WHAT IS NEEDED. Show every line below that contains the string "amañ".

PROVIDED RECORDS.
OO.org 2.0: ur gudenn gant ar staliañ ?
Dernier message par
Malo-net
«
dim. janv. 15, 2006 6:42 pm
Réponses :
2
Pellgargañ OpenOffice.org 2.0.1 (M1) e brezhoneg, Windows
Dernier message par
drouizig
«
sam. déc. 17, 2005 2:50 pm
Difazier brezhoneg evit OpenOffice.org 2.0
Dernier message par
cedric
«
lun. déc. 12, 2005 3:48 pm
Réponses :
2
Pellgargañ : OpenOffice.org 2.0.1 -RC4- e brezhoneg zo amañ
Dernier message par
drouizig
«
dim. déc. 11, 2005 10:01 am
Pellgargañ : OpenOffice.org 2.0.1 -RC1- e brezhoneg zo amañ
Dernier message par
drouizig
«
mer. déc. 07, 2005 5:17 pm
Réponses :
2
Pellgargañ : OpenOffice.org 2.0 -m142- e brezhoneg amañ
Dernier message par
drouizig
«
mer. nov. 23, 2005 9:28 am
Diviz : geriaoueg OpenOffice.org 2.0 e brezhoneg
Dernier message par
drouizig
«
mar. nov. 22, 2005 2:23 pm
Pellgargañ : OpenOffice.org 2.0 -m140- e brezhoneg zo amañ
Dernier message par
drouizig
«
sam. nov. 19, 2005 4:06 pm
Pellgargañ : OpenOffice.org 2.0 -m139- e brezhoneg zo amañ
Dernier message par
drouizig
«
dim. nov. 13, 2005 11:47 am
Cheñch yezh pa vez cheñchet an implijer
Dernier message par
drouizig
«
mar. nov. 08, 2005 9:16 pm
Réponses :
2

ANSWER SECTION.
Pellgargañ : OpenOffice.org 2.0.1 -RC4- e brezhoneg zo amañ
Pellgargañ : OpenOffice.org 2.0.1 -RC1- e brezhoneg zo amañ
Pellgargañ : OpenOffice.org 2.0 -m142- e brezhoneg amañ
Pellgargañ : OpenOffice.org 2.0 -m140- e brezhoneg zo amañ
Pellgargañ : OpenOffice.org 2.0 -m139- e brezhoneg zo amañ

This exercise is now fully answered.